**TEXT FOR ANALYSIS**
KEEP MOVING
Peter Griffin

Heellloooo! How can this malarkey still be going on? I must be in the wrong union.

WHEN IN DOUBT, TRY AGAIN
Don Guthrie got caught robbing a coin-operated laundry and to stay out of jail, he signed up with a bail bondsman. To cover his post-dated check, Guthrie robbed a bank, netting $9,000. He would have gotten away clean, but smashed his car while fleeing the scene. Guthrie is now being held on $100,000 bail. Guess how he plans to pay that bill.

SUPPORT YOUR GREAT DANES www.asuhockey.com
F. Wagner, the road warrior reporter, submits this trip down memory lane:
THE THRUWAY: “We have one thing in our favor…the games never start on time”
THE BELT: “Closed…an accident.
THE VAN WYCK? Jammed.
THE GOWANUS? Huh?”
STATEN ISLAND EXPRESSWAY: “They can’t secede…where will we put all the garbage?”
THE L.I.E: “Half a mile in half an hour, and these nitwits call it an expressway.”
THE CROSS ISLAND: “You spend more time driving than they do playing.”
THE GOETHALS: “That’s nice kid, but do you know you live on a garbage heap”
9W: “He didn’t really say that, did he? Uh, yes, yes he did.”
THE TACONIC: “Relax sir, they’re not dynamite, they’re road flares.”
THE VERRAZANNO: “Seven bucks to visit a land fill?”
THE GARDEN STATE: “Which exit? No, seriously.”
THE HUTCH: “I know they’re going too fast, you know they’re going too fast, but you’re not going after them…they play for Albany.”
WEST SHORE EXPRESSWAY: “Is the rink on the right and the prison on the left, or the other way around? And how can you tell?”

**WORK TASK 1**
Copy the part of the Keep Moving column between "KEEP MOVING" and "VAN WYCK? Jammed.", inclusive, word for word.
**WORK TASK 2**
Answer these questions from the Keep Moving column:
(a) What kind of place was Don Guthrie caught robbing?
(b) At what amount is Guthrie's bail now set?
(c) Who submitted the trip down memory lane?
**WORK TASK 3**
Extend the Keep Moving column, picking up right after its final line.

**RAW DATA**
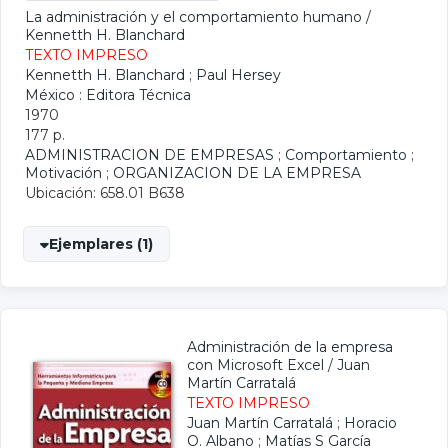
La administración y el comportamiento humano
/
Kennetth H. Blanchard
TEXTO IMPRESO
Kennetth H. Blanchard
;
Paul Hersey
México : Editora Técnica
1970
177 p.
ADMINISTRACION DE EMPRESAS
;
Comportamiento
;
Motivación
;
ORGANIZACION DE LA EMPRESA
Ubicación: 658.01 B638
Ejemplares (1)
Administración de la empresa
con Microsoft Excel
/
Juan
Martín Carratalá
TEXTO IMPRESO
Juan Martín Carratalá
;
Horacio
O. Albano
;
Matías S García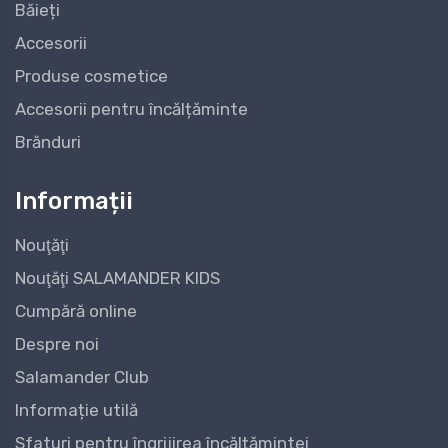
Băieți
Accesorii
Produse cosmetice
Accesorii pentru încălțăminte
Brănduri
Informații
Nouţăţi
Nouţăţi SALAMANDER KIDS
Cumpără online
Despre noi
Salamander Club
Informație utilă
Sfaturi pentru îngrijirea încălțămintei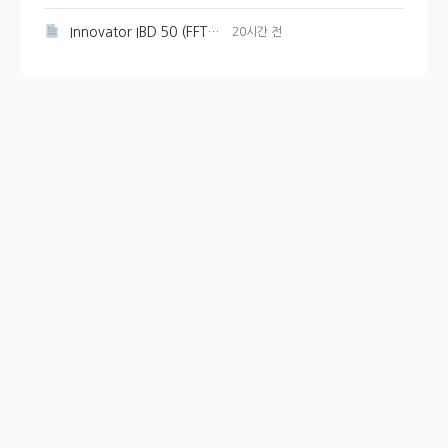
Innovator IBD 50 (FFTY) 주가 200일 이동평균선 아래로 하락
20시간 전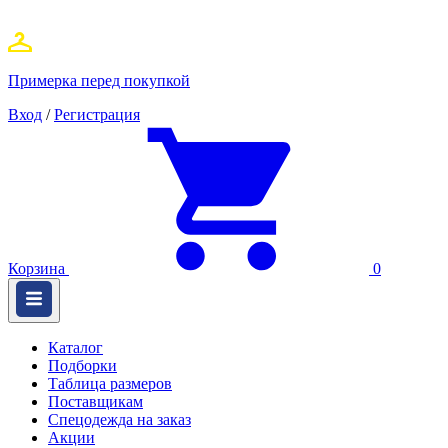
Примерка перед покупкой
Вход
/
Регистрация
Корзина
0
Каталог
Подборки
Таблица размеров
Поставщикам
Спецодежда на заказ
Акции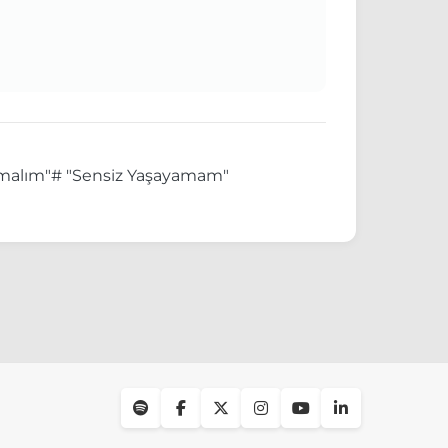
zmalım"
# "Sensiz Yaşayamam"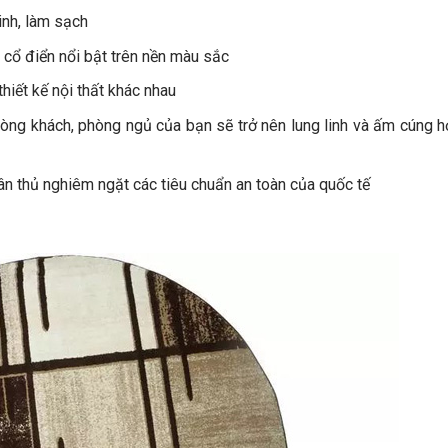
inh, làm sạch
 cổ điển nổi bật trên nền màu sắc
hiết kế nội thất khác nhau
hòng khách, phòng ngủ của bạn sẽ trở nên lung linh và ấm cúng 
uân thủ nghiêm ngặt các tiêu chuẩn an toàn của quốc tế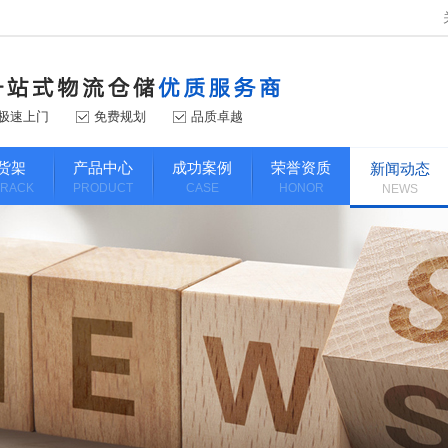
极速上门
免费规划
品质卓越
货架
产品中心
成功案例
荣誉资质
新闻动态
 RACK
PRODUCT
CASE
HONOR
NEWS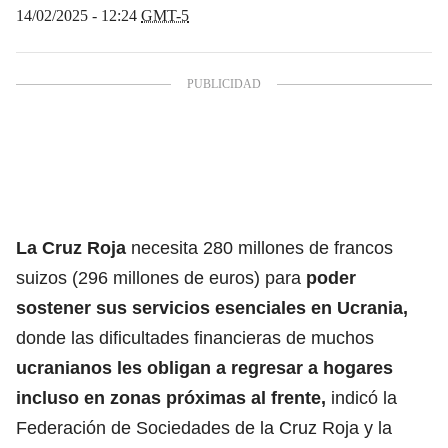
14/02/2025 - 12:24
GMT-5
La Cruz Roja
necesita 280 millones de francos
suizos (296 millones de euros) para
poder
sostener sus servicios esenciales en
Ucrania
,
donde las dificultades financieras de muchos
ucranianos les obligan a regresar a hogares
incluso en zonas próximas al frente,
indicó la
Federación de Sociedades de la Cruz Roja y la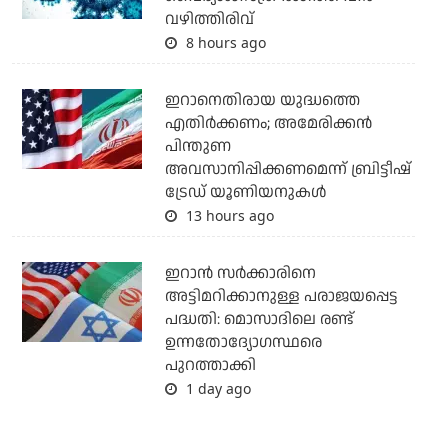
വഴിത്തിരിവ്
8 hours ago
ഇറാനെതിരായ യുദ്ധത്തെ
എതിര്‍ക്കണം; അമേരിക്കന്‍
പിന്തുണ
അവസാനിപ്പിക്കണമെന്ന് ബ്രിട്ടീഷ്
ട്രേഡ് യൂണിയനുകള്‍
13 hours ago
ഇറാന്‍ സര്‍ക്കാരിനെ
അട്ടിമറിക്കാനുള്ള പരാജയപ്പെട്ട
പദ്ധതി: മൊസാദിലെ രണ്ട്
ഉന്നതോദ്യോഗസ്ഥരെ
പുറത്താക്കി
1 day ago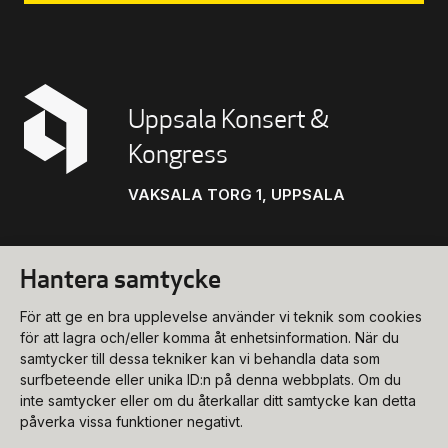
Uppsala Konsert &
Kongress
VAKSALA TORG 1, UPPSALA
Hantera samtycke
Konsert
För att ge en bra upplevelse använder vi teknik som cookies
biljettkassa@ukk.se
för att lagra och/eller komma åt enhetsinformation. När du
samtycker till dessa tekniker kan vi behandla data som
018-727 90 00
Konferens
surfbeteende eller unika ID:n på denna webbplats. Om du
Program & biljetter
inte samtycker eller om du återkallar ditt samtycke kan detta
konferens@ukk.se
påverka vissa funktioner negativt.
Öppettider
018-727 90 20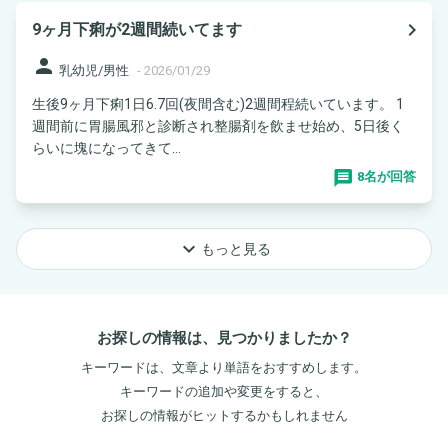
navigate_next
9ヶ月下痢が2週間続いてます
person
乳幼児/男性
-
2026/01/29
生後9ヶ月下痢1日6.7回(夜間含む)2週間程続いています。 1
週間前に胃腸風邪と診断され整腸剤を飲ませ始め、5日後く
らいに塊になってきて...
8名が回答
keyboard_arrow_down
もっと見る
お探しの情報は、見つかりましたか？
キーワードは、文章より単語をおすすめします。
キーワードの追加や変更をすると、
お探しの情報がヒットするかもしれません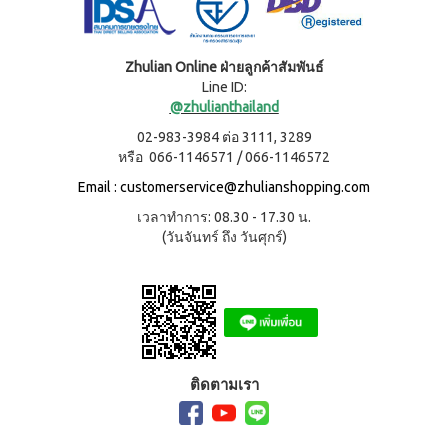
WATER
(15
า
Filter
ซอง)
นโยบาย
System
คอฟ
การ
สำหรับ
ฟี่พลัส
เปลี่ยน
Zhulian Online ฝ่ายลูกค้าสัมพันธ์
ผู้
เครื่องกร
กาแฟ
สินค้า
Line ID:
องน้ำบี
หญิง
ผสม
ยอนด์
@zhulianthailand
โสม
สมาชิก
โดย
วอเตอร์
(40
ซู
02-983-3984 ต่อ 3111, 3289
เฉพาะ
(เวอร์ชั่น
ซอง)
เลียน
ใหม่)
หรือ 066-1146571 / 066-1146572
คอฟ
ASSAHO
ฟี่พลัส
น้ำยา
Email :
customerservice@zhulianshopping.com
เงื่อนไข
BEYOND
กาแฟ
ทำความ
การ
MICROPLASMA
ผสม
เวลาทำการ: 08.30 - 17.30 น.
สะอาด
สมัคร
โสม
Air
จุดซ่อน
(วันจันทร์ ถึง วันศุกร์)
สมาชิก
(84
เร้น
Purifier
ซอง)
แผ่น
การ
เครื่อง
คอฟ
นา
ต่อ
ฟอกอา
ฟี่
มัย
อายุ
กาศบี
พลัส
(60
ยอนด์
บัตร
กาแฟ
ชิ้น)
ไมโคร
ดริป
สมาชิก
ผ้า
พลาสมา
ผสม
อนามัย
ติดตามเรา
การ
โสม
บียอนด์
สำหรับ
ไมโคร
รับ
คอฟ
กลาง
พลาสมา
ฟี่พลัส
ผล
วัน 23
แผ่นกร
กาแฟ
ซม.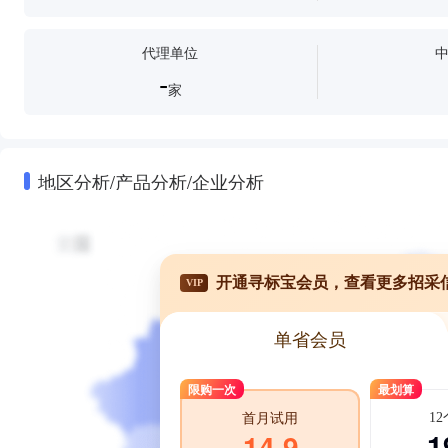
代理单位
-
家
地区分析/产品分析/企业分析
开通寻标宝会员，查看更多招采
VIP
单省会员
限购一次
最划算
1
首月试用
1
14.9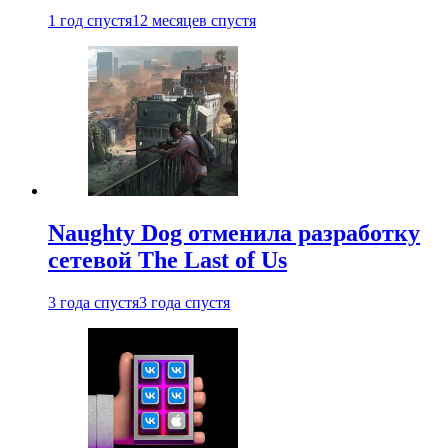
1 год спустя
12 месяцев спустя
Naughty Dog отменила разработку
сетевой The Last of Us
3 года спустя
3 года спустя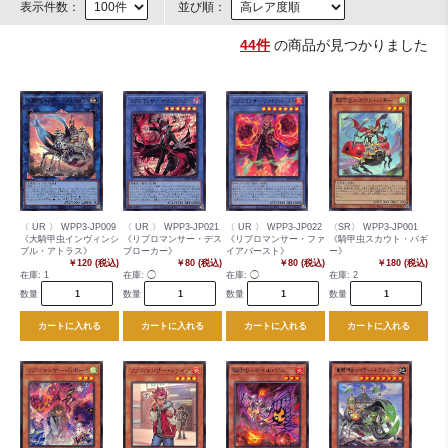
表示件数：
並び順：
44件
の商品が見つかりました
〈 UR 〉 WPP3-JP009
〈 UR 〉 WPP3-JP021
〈 UR 〉 WPP3-JP022
〈SR〉 WPP3-JP001
《大騎甲虫インヴィンシ
《リブロマンサー・デス
《リブロマンサー・ファ
《騎甲虫スカウト・バギ
ブル・アトラス》
ブローカー》
イアバースト》
ー》
￥120 (税込)
￥80 (税込)
￥80 (税込)
￥180 (税込)
在庫:
1
在庫:
◯
在庫:
◯
在庫:
2
数量
数量
数量
数量
カートに入れる
カートに入れる
カートに入れる
カートに入れる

**RESPONSE BOX 1**
KEEP MOVING
Peter Griffin

Heellloooo! How can this malarkey still be going on? I must be in the wrong union.

WHEN IN DOUBT, TRY AGAIN
Don Guthrie got caught robbing a coin-operated laundry and to stay out of jail, he signed up with a bail bondsman. To cover his post-dated check, Guthrie robbed a bank, netting $9,000. He would have gotten away clean, but smashed his car while fleeing the scene. Guthrie is now being held on $100,000 bail. Guess how he plans to pay that bill.

SUPPORT YOUR GREAT DANES www.asuhockey.com
F. Wagner, the road warrior reporter, submits this trip down memory lane:
THE THRUWAY: “We have one thing in our favor…the games never start on time”
THE BELT: “Closed…an accident.
THE VAN WYCK? Jammed.

**RESPONSE BOX 2**
(a) A coin-operated laundry
(b) $100,000
(c) F. Wagner, the road warrior reporter

**RESPONSE BOX 3**
THROGS NECK: “According to this, you can’t get there from here.”
SAW MILL PARKWAY: “So, you had a choice between the deer and this lady’s car, and you hit her car?”
HENRY HUDSON PARKWAY: “And he didn’t mention the open air aspect?” Uh, no, no he did not.”
WEST SIDE HIGHWAY: “Get in the emergency lane. It’s a hockey game and you’re late…that counts.”
711s EVERYWHERE: “I’m sorry, my bad…I should know better than to stand near the beer.”

SEVERE SHRINKAGE
Whoever robbed the local auto parts store this winter may have escaped, but cops already have a leg up on him. When he grabbed $50, the manager grabbed him. In the scuffle, the bandit lost his prosthetic leg. "It just popped off," according to a mechanic, “and took the guy’s pants too.” Wearing nothing but his bathing suit, hop-a-long made it through the snow to the getaway car. The fake leg costs several grand and will be easy to trace. If not, the security camera caught the whole thing on video...coming soon to a blooper show near you.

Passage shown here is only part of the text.